═══ DATA IN THIS EXERCISE

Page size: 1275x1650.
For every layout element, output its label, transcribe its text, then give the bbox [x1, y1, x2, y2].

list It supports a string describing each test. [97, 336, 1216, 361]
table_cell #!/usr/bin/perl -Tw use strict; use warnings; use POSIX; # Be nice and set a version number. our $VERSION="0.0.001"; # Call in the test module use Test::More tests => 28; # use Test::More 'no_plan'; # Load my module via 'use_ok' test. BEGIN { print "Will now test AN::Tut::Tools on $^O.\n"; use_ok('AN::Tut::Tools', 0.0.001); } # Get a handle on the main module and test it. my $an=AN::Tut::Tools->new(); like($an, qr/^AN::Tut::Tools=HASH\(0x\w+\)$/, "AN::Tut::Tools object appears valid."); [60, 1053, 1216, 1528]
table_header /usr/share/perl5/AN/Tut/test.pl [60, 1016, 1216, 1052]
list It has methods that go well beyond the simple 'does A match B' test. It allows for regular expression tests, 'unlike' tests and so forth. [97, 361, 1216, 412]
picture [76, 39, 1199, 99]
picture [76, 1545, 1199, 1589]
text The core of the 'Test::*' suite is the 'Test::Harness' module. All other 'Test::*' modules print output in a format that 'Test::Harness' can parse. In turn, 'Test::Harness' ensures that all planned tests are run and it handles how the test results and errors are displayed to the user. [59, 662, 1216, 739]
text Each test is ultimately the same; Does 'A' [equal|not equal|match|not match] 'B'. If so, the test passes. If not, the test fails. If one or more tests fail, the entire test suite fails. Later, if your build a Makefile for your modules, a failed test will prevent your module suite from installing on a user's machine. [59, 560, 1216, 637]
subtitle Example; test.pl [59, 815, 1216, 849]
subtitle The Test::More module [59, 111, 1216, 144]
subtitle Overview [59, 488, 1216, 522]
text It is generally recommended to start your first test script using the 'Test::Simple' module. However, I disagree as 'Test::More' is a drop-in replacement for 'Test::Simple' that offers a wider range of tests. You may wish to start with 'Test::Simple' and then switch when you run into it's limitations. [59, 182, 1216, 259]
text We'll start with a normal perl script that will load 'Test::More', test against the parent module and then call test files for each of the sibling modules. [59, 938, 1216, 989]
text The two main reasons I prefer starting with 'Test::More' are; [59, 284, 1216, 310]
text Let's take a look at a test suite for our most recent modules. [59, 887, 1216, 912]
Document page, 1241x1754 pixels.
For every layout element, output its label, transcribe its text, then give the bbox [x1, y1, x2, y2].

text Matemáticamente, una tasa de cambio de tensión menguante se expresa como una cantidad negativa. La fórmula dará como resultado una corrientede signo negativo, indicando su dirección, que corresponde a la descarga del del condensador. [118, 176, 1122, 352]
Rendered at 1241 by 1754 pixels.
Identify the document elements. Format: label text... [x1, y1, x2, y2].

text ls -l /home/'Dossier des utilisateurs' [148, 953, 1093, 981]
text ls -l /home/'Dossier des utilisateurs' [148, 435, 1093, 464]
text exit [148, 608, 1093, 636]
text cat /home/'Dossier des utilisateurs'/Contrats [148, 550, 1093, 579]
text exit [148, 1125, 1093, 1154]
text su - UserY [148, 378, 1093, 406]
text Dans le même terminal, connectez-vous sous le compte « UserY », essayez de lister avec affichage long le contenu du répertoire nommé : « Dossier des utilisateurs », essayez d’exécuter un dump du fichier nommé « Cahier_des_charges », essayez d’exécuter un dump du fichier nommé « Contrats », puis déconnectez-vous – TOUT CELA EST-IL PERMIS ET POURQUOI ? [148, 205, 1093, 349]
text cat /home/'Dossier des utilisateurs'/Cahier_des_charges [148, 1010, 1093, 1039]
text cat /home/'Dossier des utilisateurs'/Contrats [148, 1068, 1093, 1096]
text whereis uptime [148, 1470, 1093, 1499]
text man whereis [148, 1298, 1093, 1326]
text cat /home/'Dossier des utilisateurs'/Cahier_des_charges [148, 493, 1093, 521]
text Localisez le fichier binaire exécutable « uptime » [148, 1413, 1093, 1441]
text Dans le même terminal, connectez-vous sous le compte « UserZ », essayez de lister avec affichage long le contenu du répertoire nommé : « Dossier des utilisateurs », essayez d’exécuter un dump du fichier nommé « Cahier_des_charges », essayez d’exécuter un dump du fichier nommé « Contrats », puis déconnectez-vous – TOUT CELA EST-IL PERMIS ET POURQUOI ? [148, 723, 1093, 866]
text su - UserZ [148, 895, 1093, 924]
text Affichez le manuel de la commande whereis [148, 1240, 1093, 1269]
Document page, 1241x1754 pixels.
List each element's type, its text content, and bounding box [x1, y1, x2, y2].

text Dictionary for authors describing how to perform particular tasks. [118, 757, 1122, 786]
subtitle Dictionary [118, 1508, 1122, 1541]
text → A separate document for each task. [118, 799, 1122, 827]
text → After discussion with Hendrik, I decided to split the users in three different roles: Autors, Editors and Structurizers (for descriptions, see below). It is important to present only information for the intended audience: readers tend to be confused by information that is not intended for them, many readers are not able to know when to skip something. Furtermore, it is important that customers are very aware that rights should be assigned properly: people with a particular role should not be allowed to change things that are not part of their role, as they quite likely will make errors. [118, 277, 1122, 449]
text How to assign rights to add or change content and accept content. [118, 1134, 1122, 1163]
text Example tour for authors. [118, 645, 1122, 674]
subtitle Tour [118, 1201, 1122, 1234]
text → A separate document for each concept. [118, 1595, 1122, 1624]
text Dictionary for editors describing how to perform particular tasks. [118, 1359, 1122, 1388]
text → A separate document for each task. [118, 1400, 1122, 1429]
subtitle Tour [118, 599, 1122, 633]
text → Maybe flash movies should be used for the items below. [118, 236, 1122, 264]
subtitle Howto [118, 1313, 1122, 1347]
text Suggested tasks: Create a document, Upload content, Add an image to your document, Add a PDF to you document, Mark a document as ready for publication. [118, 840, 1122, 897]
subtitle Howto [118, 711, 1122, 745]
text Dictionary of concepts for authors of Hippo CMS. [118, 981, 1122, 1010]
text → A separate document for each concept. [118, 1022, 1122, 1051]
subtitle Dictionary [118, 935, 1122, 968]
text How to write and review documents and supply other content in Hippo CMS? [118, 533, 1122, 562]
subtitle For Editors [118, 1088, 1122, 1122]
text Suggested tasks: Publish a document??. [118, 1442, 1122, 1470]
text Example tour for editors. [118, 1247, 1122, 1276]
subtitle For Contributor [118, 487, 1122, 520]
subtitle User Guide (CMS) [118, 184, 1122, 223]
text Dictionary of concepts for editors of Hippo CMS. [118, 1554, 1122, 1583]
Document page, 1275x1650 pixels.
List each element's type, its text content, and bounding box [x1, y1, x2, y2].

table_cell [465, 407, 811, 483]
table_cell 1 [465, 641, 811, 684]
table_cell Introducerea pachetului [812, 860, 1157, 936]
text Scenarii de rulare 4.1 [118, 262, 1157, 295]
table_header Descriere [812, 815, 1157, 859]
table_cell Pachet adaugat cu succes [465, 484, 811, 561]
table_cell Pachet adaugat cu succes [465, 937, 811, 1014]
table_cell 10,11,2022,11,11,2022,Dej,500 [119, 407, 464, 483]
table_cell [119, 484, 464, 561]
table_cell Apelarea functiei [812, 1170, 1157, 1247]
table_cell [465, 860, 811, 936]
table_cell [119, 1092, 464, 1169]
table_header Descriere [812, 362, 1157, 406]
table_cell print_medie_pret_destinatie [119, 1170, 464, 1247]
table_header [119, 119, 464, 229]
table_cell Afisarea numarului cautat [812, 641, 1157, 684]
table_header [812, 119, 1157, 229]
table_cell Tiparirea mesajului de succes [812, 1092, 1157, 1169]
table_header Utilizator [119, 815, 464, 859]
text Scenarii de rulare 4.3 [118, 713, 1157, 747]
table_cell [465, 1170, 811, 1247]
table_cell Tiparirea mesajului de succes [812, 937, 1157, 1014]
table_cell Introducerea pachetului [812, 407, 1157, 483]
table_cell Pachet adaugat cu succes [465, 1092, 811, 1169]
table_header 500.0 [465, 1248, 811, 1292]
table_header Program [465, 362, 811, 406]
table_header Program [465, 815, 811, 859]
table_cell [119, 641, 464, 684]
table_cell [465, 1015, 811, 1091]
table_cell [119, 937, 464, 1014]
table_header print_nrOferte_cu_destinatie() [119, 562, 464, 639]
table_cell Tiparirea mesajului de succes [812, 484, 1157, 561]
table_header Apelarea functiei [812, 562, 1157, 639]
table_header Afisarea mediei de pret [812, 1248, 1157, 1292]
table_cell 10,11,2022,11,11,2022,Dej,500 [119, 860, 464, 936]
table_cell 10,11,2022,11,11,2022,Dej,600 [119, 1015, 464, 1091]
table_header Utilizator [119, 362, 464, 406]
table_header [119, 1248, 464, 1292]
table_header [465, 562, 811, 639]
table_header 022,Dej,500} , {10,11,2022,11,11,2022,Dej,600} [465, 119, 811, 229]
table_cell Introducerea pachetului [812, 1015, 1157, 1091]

══════

OBJECTIVE – Rewrite the listing lines as a numbered list, starting at the line that contains "text Dictionary for authors" and ending at the line that contains "1595, 1122, 1624]", with both of those lines included. Leave out any blank lines.

COMPLETE RESPONSE –
1. text Dictionary for authors describing how to perform particular tasks. [118, 757, 1122, 786]
2. subtitle Dictionary [118, 1508, 1122, 1541]
3. text → A separate document for each task. [118, 799, 1122, 827]
4. text → After discussion with Hendrik, I decided to split the users in three different roles: Autors, Editors and Structurizers (for descriptions, see below). It is important to present only information for the intended audience: readers tend to be confused by information that is not intended for them, many readers are not able to know when to skip something. Furtermore, it is important that customers are very aware that rights should be assigned properly: people with a particular role should not be allowed to change things that are not part of their role, as they quite likely will make errors. [118, 277, 1122, 449]
5. text How to assign rights to add or change content and accept content. [118, 1134, 1122, 1163]
6. text Example tour for authors. [118, 645, 1122, 674]
7. subtitle Tour [118, 1201, 1122, 1234]
8. text → A separate document for each concept. [118, 1595, 1122, 1624]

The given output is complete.